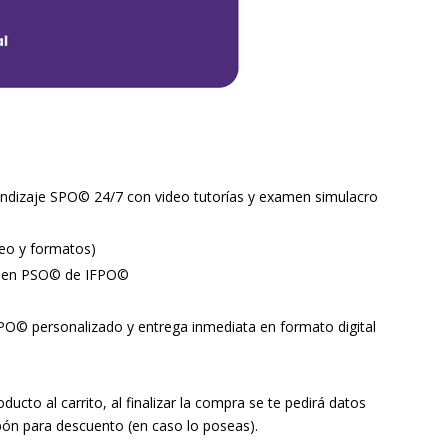
rendizaje SPO© 24/7 con video tutorías y examen simulacro
ueo y formatos)
xamen PSO© de IFPO©
FPO© personalizado y entrega inmediata en formato digital
ucto al carrito, al finalizar la compra se te pedirá datos
ón para descuento (en caso lo poseas).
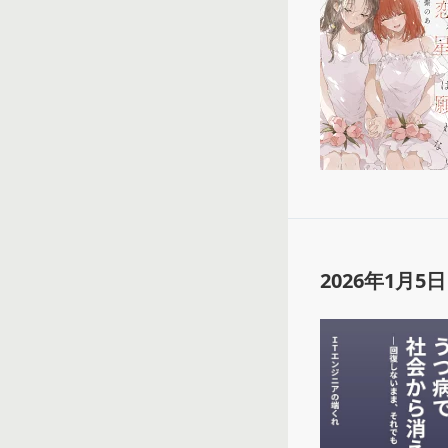
2026年1月5日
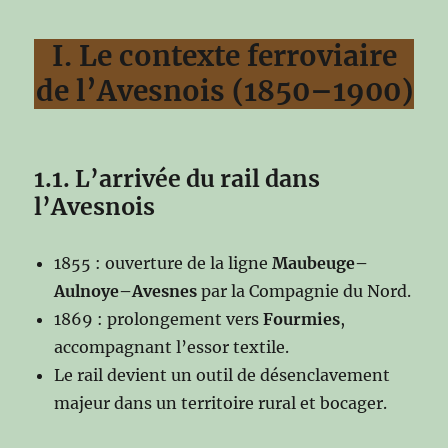
I. Le contexte ferroviaire
de l’Avesnois (1850–1900)
1.1. L’arrivée du rail dans
l’Avesnois
1855 : ouverture de la ligne
Maubeuge–
Aulnoye–Avesnes
par la Compagnie du Nord.
1869 : prolongement vers
Fourmies
,
accompagnant l’essor textile.
Le rail devient un outil de désenclavement
majeur dans un territoire rural et bocager.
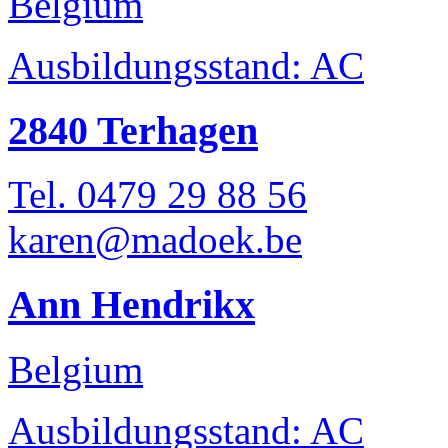
Belgium
Ausbildungsstand: AC
2840 Terhagen
Tel. 0479 29 88 56
karen@madoek.be
Ann Hendrikx
Belgium
Ausbildungsstand: AC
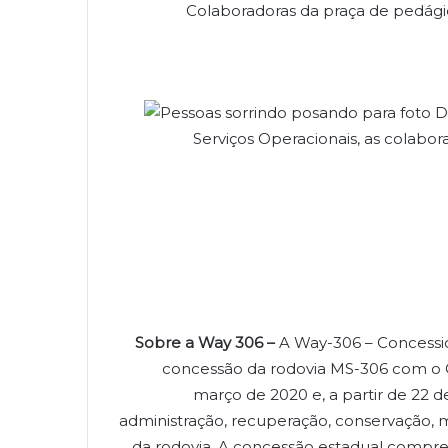
Colaboradoras da praça de pedág
Serviços Operacionais, as cola
Sobre a Way 306 –
A Way-306 – Concessio
concessão da rodovia MS-306 com o 
março de 2020 e, a partir de 22 d
administração, recuperação, conservação,
da rodovia. A concessão estadual compr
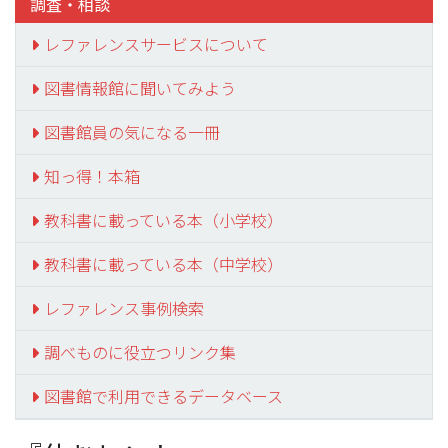
調査・相談
レファレンスサービスについて
図書情報館に聞いてみよう
図書館員の気になる一冊
知っ得！本箱
教科書に載っている本（小学校）
教科書に載っている本（中学校）
レファレンス事例検索
調べものに役立つリンク集
図書館で利用できるデータベース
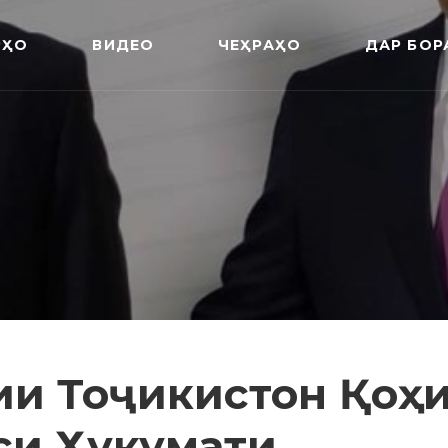
РҲО
ВИДЕО
ЧЕҲРАҲО
ДАР БОР
ии Тоҷикистон Қоҳ
си Ҳукумати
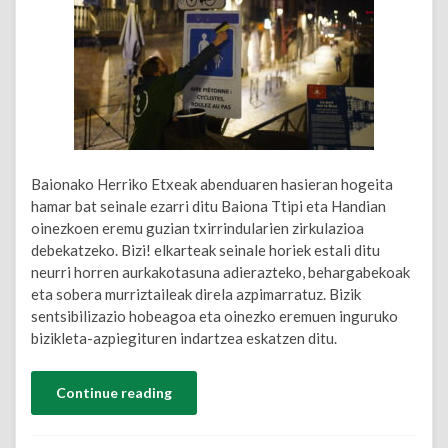
Baionako Herriko Etxeak abenduaren hasieran hogeita
hamar bat seinale ezarri ditu Baiona Ttipi eta Handian
oinezkoen eremu guzian txirrindularien zirkulazioa
debekatzeko. Bizi! elkarteak seinale horiek estali ditu
neurri horren aurkakotasuna adierazteko, behargabekoak
eta sobera murriztaileak direla azpimarratuz. Bizik
sentsibilizazio hobeagoa eta oinezko eremuen inguruko
bizikleta-azpiegituren indartzea eskatzen ditu.
Continue reading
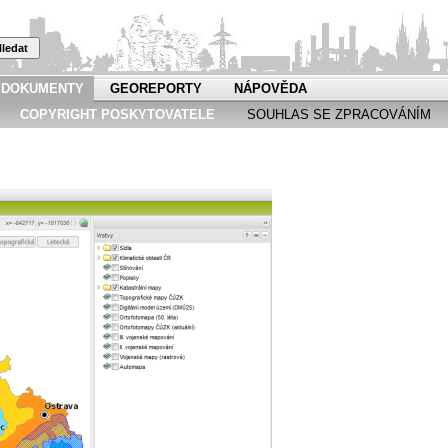
ledat
DOKUMENTY
GEOREPORTY
NÁPOVĚDA
COPYRIGHT POSKYTOVATELE
SOUHLAS SE ZPRACOVÁNÍM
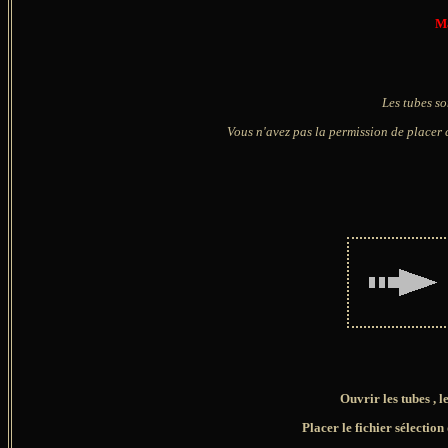
Ma
Les tubes so
Vous n'avez pas la permission de placer c
Ouvrir les tubes , l
Placer le fichier sélection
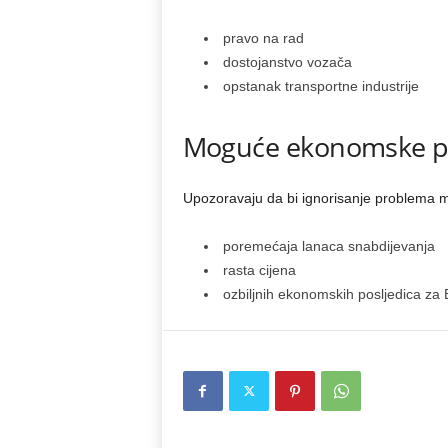
pravo na rad
dostojanstvo vozača
opstanak transportne industrije
Moguće ekonomske po
Upozoravaju da bi ignorisanje problema m
poremećaja lanaca snabdijevanja
rasta cijena
ozbiljnih ekonomskih posljedica za 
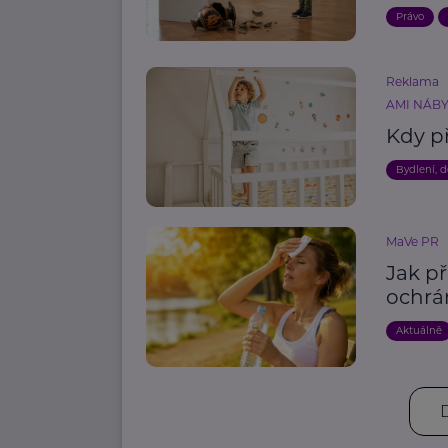
Právo
Reklama
AMI NÁBYT
Kdy př
Bydlení, 
MaVe PR
Jak př
ochrán
Aktuálně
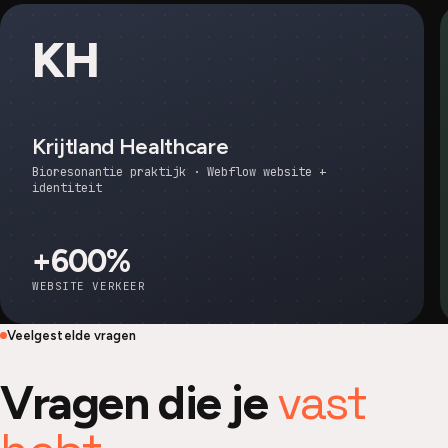
KH
Krijtland Healthcare
Bioresonantie praktijk · Webflow website +
identiteit
+600%
WEBSITE VERKEER
Veelgestelde vragen
vast
Vragen die je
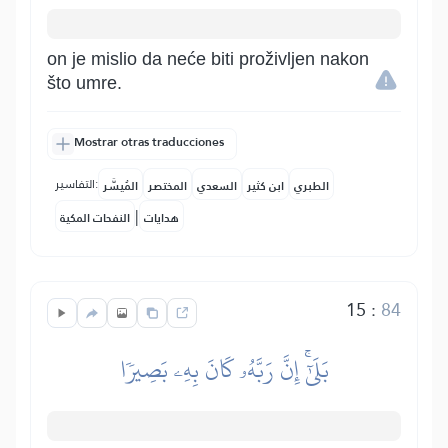
on je mislio da neće biti proživljen nakon
što umre.
Mostrar otras traducciones
التفاسير:
الطبري
ابن كثير
السعدي
المختصر
المُيسَّر
|
هدايات
النفحات المكية
15
:
84
بَلَىٰٓۚ إِنَّ رَبَّهُۥ كَانَ بِهِۦ بَصِيرٗا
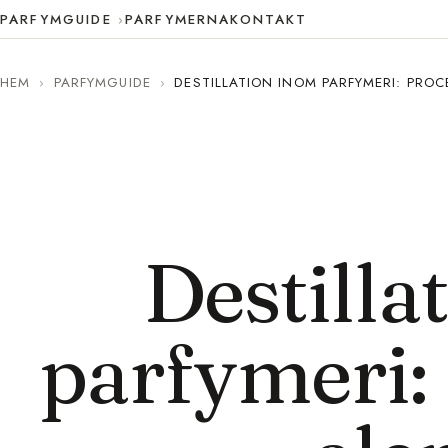
PARFYMGUIDE
PARFYMERNA
KONTAKT
HEM
›
PARFYMGUIDE
›
DESTILLATION INOM PARFYMERI: PROC
Destilla
parfymeri:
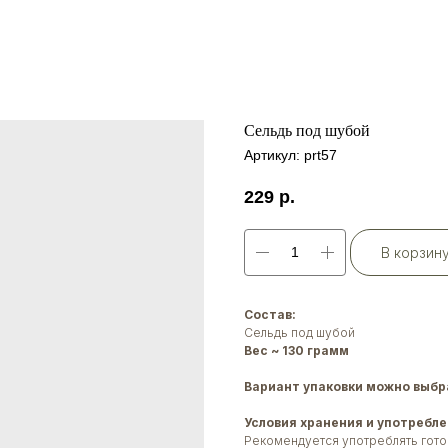
Сельдь под шубой
Артикул:
prt57
229
р.
В корзин
Состав:
Сельдь под шубой
Вес ~ 130 грамм
Вариант упаковки можно выбра
Условия хранения и употребле
Рекомендуется употреблять гото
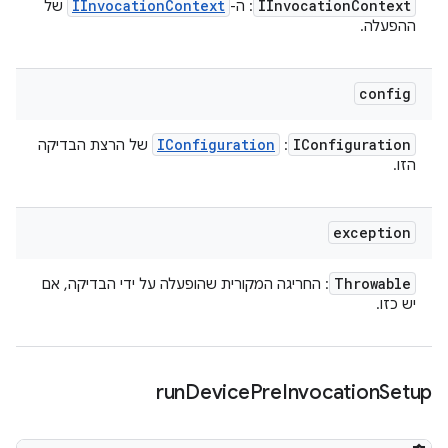
IInvocation
Context
IInvocation
Context
: ה-
של
ההפעלה.
config
IConfiguration
IConfiguration
:
של הרצת הבדיקה
הזו.
exception
Throwable
: החריגה המקורית שהופעלה על ידי הבדיקה, אם
יש כזו.
run
Device
Pre
Invocation
Setup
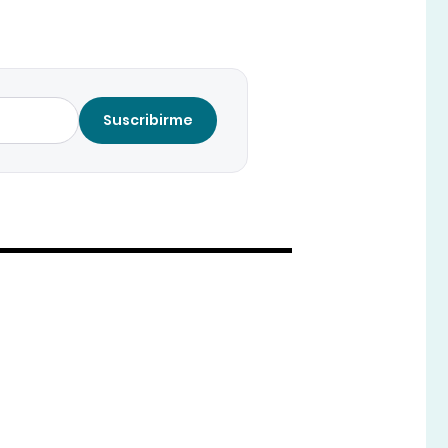
Suscribirme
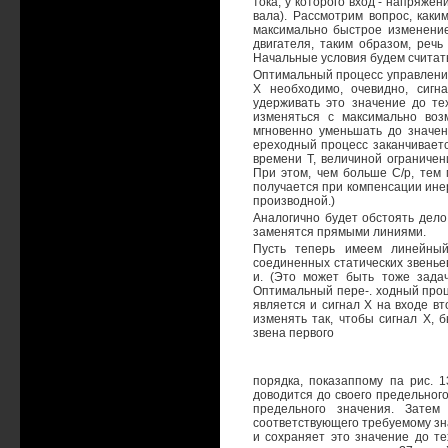
тока, у которого вход - напряже
вала). Рассмотрим вопрос, как
максимально быстрое изменение 
двигателя, таким образом, речь
Начальные условия будем считат
Оптимальный процесс управления
X необходимо, очевидно, сигн
удерживать это значение до тех
изменяться с максимально воз
мгновенно уменьшать до значен
ереходный процесс заканчиваетс
времени Т, величиной ограничен
При этом, чем больше С/р, тем м
получается при компенсации ине
производной.)
Аналогично будет обстоять дело 
заменятся прямыми линиями.
Пусть теперь имеем линейный
соединенных статических звеньев
и. (Это может быть тоже задач
Оптимальный пере-. ходный проце
является и сигнал Х на входе вт
изменять так, чтобы сигнал X,
звена первого
порядка, показаппому па рис. 1
доводится до своего предельног
предельного значения. Затем
соответствующего требуемому зна
и сохраняет это значение до те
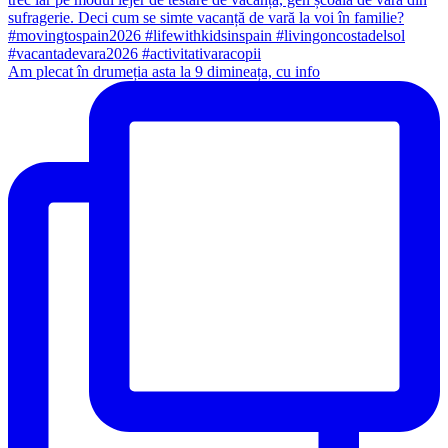
Am plecat în drumeția asta la 9 dimineața, cu info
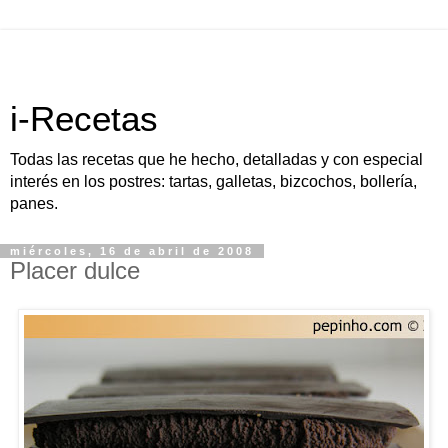
i-Recetas
Todas las recetas que he hecho, detalladas y con especial
interés en los postres: tartas, galletas, bizcochos, bollería,
panes.
miércoles, 16 de abril de 2008
Placer dulce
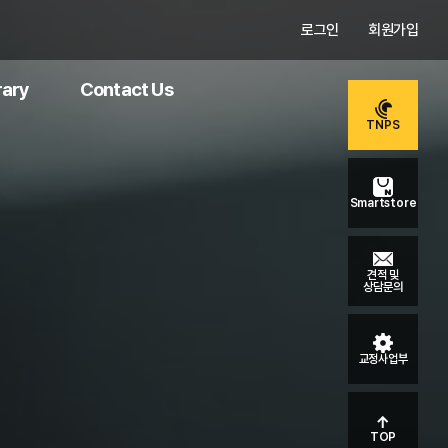
로그인
회원가입
rary
Contact Us
TNPS
Smartstore
견적 및
상담문의
교정사업부
TOP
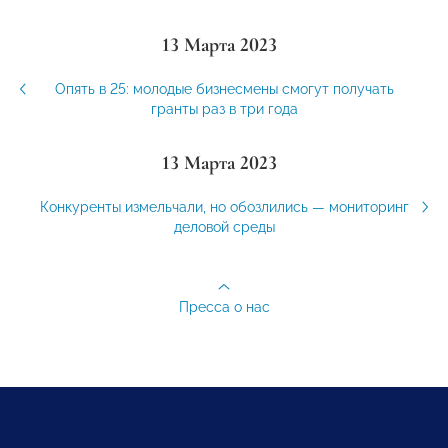
13 Марта 2023
Опять в 25: молодые бизнесмены смогут получать
гранты раз в три года
13 Марта 2023
Конкуренты измельчали, но обозлились — мониторинг
деловой среды
Пресса о нас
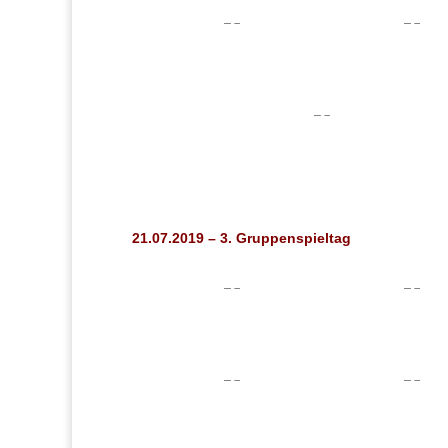
21.07.2019 – 3. Gruppenspieltag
───
• [ABOUT THIS TASK]: Leave the images aside and retype each line of the listing above exactly.

• [YOUR SOLUTION]:
rendizaje SPO© 24/7 con video tutorías y examen simulacro
ueo y formatos)
xamen PSO© de IFPO©
FPO© personalizado y entrega inmediata en formato digital
ucto al carrito, al finalizar la compra se te pedirá datos
ón para descuento (en caso lo poseas).
2026年1月5日
I. Le contexte ferroviaire
de l’Avesnois (1850–1900)
1.1. L’arrivée du rail dans
l’Avesnois
1855 : ouverture de la ligne
Maubeuge–
Aulnoye–Avesnes
par la Compagnie du Nord.
1869 : prolongement vers
Fourmies
,
accompagnant l’essor textile.
Le rail devient un outil de désenclavement
majeur dans un territoire rural et bocager.
Belgium
Ausbildungsstand: AC
2840 Terhagen
Tel. 0479 29 88 56
karen@madoek.be
Ann Hendrikx
Belgium
Ausbildungsstand: AC
Colaboradoras da praça de pedág
Serviços Operacionais, as cola
Sobre a Way 306 –
A Way-306 – Concessio
concessão da rodovia MS-306 com o 
março de 2020 e, a partir de 22 d
administração, recuperação, conservação,
da rodovia. A concessão estadual compr
調査・相談
レファレンスサービスについて
図書情報館に聞いてみよう
図書館員の気になる一冊
知っ得！本箱
教科書に載っている本（小学校）
教科書に載っている本（中学校）
レファレンス事例検索
調べものに役立つリンク集
図書館で利用できるデータベース
РҲО
ВИДЕО
ЧЕҲРАҲО
ДАР БОР
ии Тоҷикистон Қоҳ
си Ҳукумати
Baionako Herriko Etxeak abenduaren hasieran hogeita
hamar bat seinale ezarri ditu Baiona Ttipi eta Handian
oinezkoen eremu guzian txirrindularien zirkulazioa
debekatzeko. Bizi! elkarteak seinale horiek estali ditu
neurri horren aurkakotasuna adierazteko, behargabekoak
eta sobera murriztaileak direla azpimarratuz. Bizik
sentsibilizazio hobeagoa eta oinezko eremuen inguruko
bizikleta-azpiegituren indartzea eskatzen ditu.
Continue reading
ledat
DOKUMENTY
GEOREPORTY
NÁPOVĚDA
COPYRIGHT POSKYTOVATELE
SOUHLAS SE ZPRACOVÁNÍM
Ma
Les tubes so
Vous n'avez pas la permission de placer c
Ouvrir les tubes , l
Placer le fichier sélection
pravo na rad
dostojanstvo vozača
opstanak transportne industrije
Moguće ekonomske po
Upozoravaju da bi ignorisanje problema m
poremećaja lanaca snabdijevanja
rasta cijena
ozbiljnih ekonomskih posljedica za 
Právo
Reklama
AMI NÁBYT
Kdy př
Bydlení, 
MaVe PR
Jak př
ochrán
Aktuálně
KH
Krijtland Healthcare
Bioresonantie praktijk · Webflow website +
identiteit
+600%
WEBSITE VERKEER
Veelgestelde vragen
vast
Vragen die je
on je mislio da neće biti proživljen nakon
što umre.
Mostrar otras traducciones
التفاسير:
الطبري
ابن كثير
السعدي
المختصر
المُيسَّر
|
هدايات
النفحات المكية
15
:
84
بَلَىٰٓۚ إِنَّ رَبَّهُۥ كَانَ بِهِۦ بَصِيرٗا
PARFYMGUIDE
PARFYMERNA
KONTAKT
HEM
›
PARFYMGUIDE
›
DESTILLATION INOM PARFYMERI: PROC
Destilla
parfymeri:
Сельдь под шубой
Артикул:
prt57
229
р.
В корзин
Состав:
Сельдь под шубой
Вес ~ 130 грамм
Вариант упаковки можно выбра
Условия хранения и употребле
Рекомендуется употреблять гото
IInvocation
Context
IInvocation
Context
: ה-
של
ההפעלה.
config
IConfiguration
IConfiguration
:
של הרצת הבדיקה
הזו.
exception
Throwable
: החריגה המקורית שהופעלה על ידי הבדיקה, אם
יש כזו.
run
Device
Pre
Invocation
Setup
Suscribirme
тока, у которого вход - напряже
вала). Рассмотрим вопрос, как
максимально быстрое изменение 
двигателя, таким образом, речь
Начальные условия будем считат
Оптимальный процесс управления
X необходимо, очевидно, сигн
удерживать это значение до тех
изменяться с максимально воз
мгновенно уменьшать до значен
ереходный процесс заканчиваетс
времени Т, величиной ограничен
При этом, чем больше С/р, тем м
получается при компенсации ине
производной.)
Аналогично будет обстоять дело 
заменятся прямыми линиями.
Пусть теперь имеем линейный
соединенных статических звеньев
и. (Это может быть тоже задач
Оптимальный пере-. ходный проце
является и сигнал Х на входе вт
изменять так, чтобы сигнал X,
звена первого
порядка, показаппому па рис. 1
доводится до своего предельног
предельного значения. Затем
соответствующего требуемому зна
и сохраняет это значение до те
Am plecat în drumeția asta la 9 dimineața, cu info
i-Recetas
Todas las recetas que he hecho, detalladas y con especial
interés en los postres: tartas, galletas, bizcochos, bollería,
panes.
miércoles, 16 de abril de 2008
Placer dulce
로그인
회원가입
rary
Contact Us
TNPS
Smartstore
견적 및
상담문의
교정사업부
TOP
13 Марта 2023
Опять в 25: молодые бизнесмены смогут получать
гранты раз в три года
13 Марта 2023
Конкуренты измельчали, но обозлились — мониторинг
деловой среды
Пресса о нас
21.07.2019 – 3. Gruppenspieltag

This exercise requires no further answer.